La mujer pareció respirar aliviada, de todas formas no bajó la guardia.

—Si estoy aquí quiere esto decir que he tomado una decisión y mis actos los guía el mal menor. Si así no fuera no hubiera venido.

—Pero es que lo que os voy a encomendar no tiene malicia ni consecuencia alguna, de tal manera que si alguien os sorprendiere no os podría tildar de infiel y mucho menos de desafecta a vuestra casa.

Las palabras de Simón tranquilizaron a la mujer y despertaron su curiosidad.

—Y ¿qué es lo que puedo hacer para servir a mi ama sin sentirme desleal a la casa donde he nacido?

Simón respondió a la pregunta del ama con otro interrogante.

—¿Alguien en su sano juicio os puede tildar de infiel si os sorprenden llevando una bolsa en cuyo interior portéis simplemente una inocente paloma?

—No, ciertamente.

—Pues eso es lo único que van a hallar en el caso que alguien os registre, vais a llevar a Esther un palomo que yo os entregaré y si ella lo tiene a bien regresaréis, en cuanto tengáis ocasión, trayéndome el que ella os entregue para mí.

—Si es eso únicamente.…

—Esperad un instante si tenéis la bondad.

Desapareció el muchacho en el interior de la trastienda y apareció al punto portando una bolsa en la que, intermitente, un bulto se movía.

—Tomad, entregadle esto a vuestra señora —y al decir esto colocó la bolsa en el mostrador—, y dadle, con mi regalo, el testimonio de mi más rendida admiración; decidle así mismo que pronto recibirá noticias mías y que no se preocupe que todo se arreglará.

El ama, desconfiada, deslió las guitas de cuero que cerraban la embocadura de la bolsa y registró, con la mirada, su interior, en el que se hallaba cómodamente instalado el palomo. Luego, ajustó de nuevo los cabos y ante la inocencia del cometido, se vio en la obligación de ser amable con la persona que tan gentilmente había aliviado su conciencia.

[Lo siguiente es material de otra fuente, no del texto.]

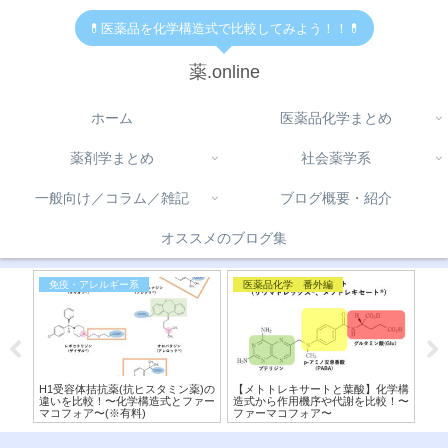
💊医薬品を化学構造式で比較してみよう！！💊
薬.online
ホーム
医薬品化学まとめ
薬剤学まとめ
社会薬学系
一般向け／コラム／雑記
ブログ概要・紹介
オススメのブログ集
免疫・アレルギー系
医薬品化学 番外編
医
と柑橘
H1受容体拮抗薬(抗ヒスタミン薬)の
【メトトレキサートと葉酸】化学構
【P
カニ
違いを比較！〜化学構造式とファー
造式から作用機序や代謝を比較！〜
害
マコフォア〜(※有料)
ファーマコフォア〜
較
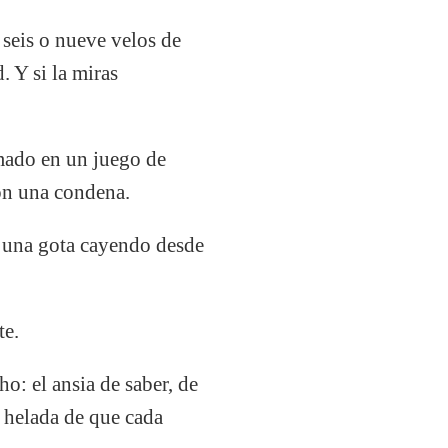
 seis o nueve velos de
 Y si la miras
rmado en un juego de
con una condena.
e una gota cayendo desde
te.
ho: el ansia de saber, de
a helada de que cada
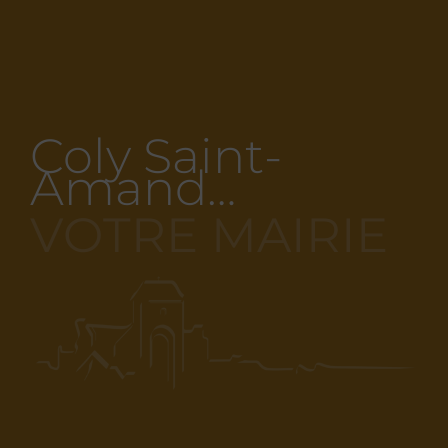
Coly Saint-
Amand…
VOTRE MAIRIE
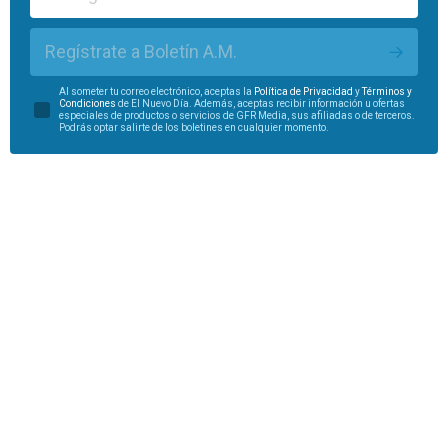
Regístrate a Boletín A.M.
Al someter tu correo electrónico, aceptas la
Política de Privacidad
y
Términos y
Condiciones
de El Nuevo Día. Además, aceptas recibir información u ofertas
especiales de productos o servicios de GFR Media, sus afiliadas o de terceros.
Podrás optar salirte de los boletines en cualquier momento.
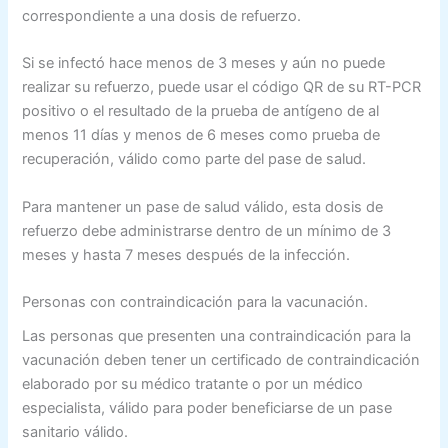
correspondiente a una dosis de refuerzo.
Si se infectó hace menos de 3 meses y aún no puede
realizar su refuerzo, puede usar el código QR de su RT-PCR
positivo o el resultado de la prueba de antígeno de al
menos 11 días y menos de 6 meses como prueba de
recuperación, válido como parte del pase de salud.
Para mantener un pase de salud válido, esta dosis de
refuerzo debe administrarse dentro de un mínimo de 3
meses y hasta 7 meses después de la infección.
Personas con contraindicación para la vacunación.
Las personas que presenten una contraindicación para la
vacunación deben tener un certificado de contraindicación
elaborado por su médico tratante o por un médico
especialista, válido para poder beneficiarse de un pase
sanitario válido.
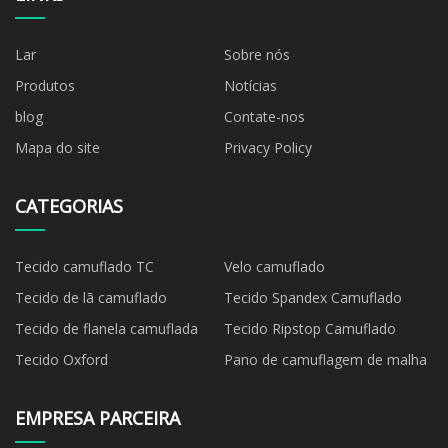
Lar
Sobre nós
Produtos
Notícias
blog
Contate-nos
Mapa do site
Privacy Policy
CATEGORIAS
Tecido camuflado TC
Velo camuflado
Tecido de lã camuflado
Tecido Spandex Camuflado
Tecido de flanela camuflada
Tecido Ripstop Camuflado
Tecido Oxford
Pano de camuflagem de malha
EMPRESA PARCEIRA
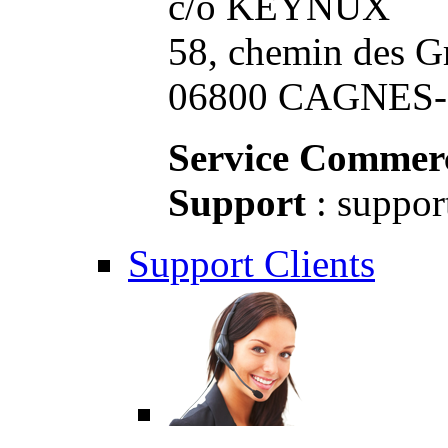
c/o KEYNUX
58, chemin des G
06800 CAGNES-S
Service Commerc
Support
: suppor
Support Clients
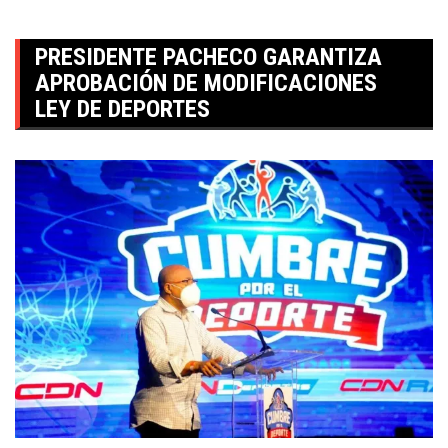
PRESIDENTE PACHECO GARANTIZA
APROBACIÓN DE MODIFICACIONES
LEY DE DEPORTES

—A través del sufrimiento de mi ama me había formado una opinión desfavorable de vos. Me alivia ver que sois un joven prudente y dotado de buenas intenciones. Os agradezco en suma que hayáis disipado mis dudas, y si todo ello redunda en bien de mi niña y en darle una pequeña alegría que alivie su pena, os estaré eternamente agradecida.

Simón entregó a la dueña, ante la desconfiada mirada de su tío, la bolsa con Volandero que se rebullía inquieto deseando salir de aquella estrecha mazmorra de cuero. El ama la tomó en sus manos y salió de la tienda circunspecta y orgullosa, casi deseando que alguien la detuviera y preguntara qué era lo que llevaba en el morral.

Simón la vio partir aliviado, al haber dado con la manera de contactar con su amada y contento al haber podido exonerar al ama de cualquier culpa que alguien quisiera cargar sobre ella caso de sorprenderla, entrando o saliendo en su casa, llevando una bolsa en cuyo interior se alojara una paloma. Y sobre todo feliz al tener unos días de margen para rematar el plan que lentamente se iba perfilando en su cabeza.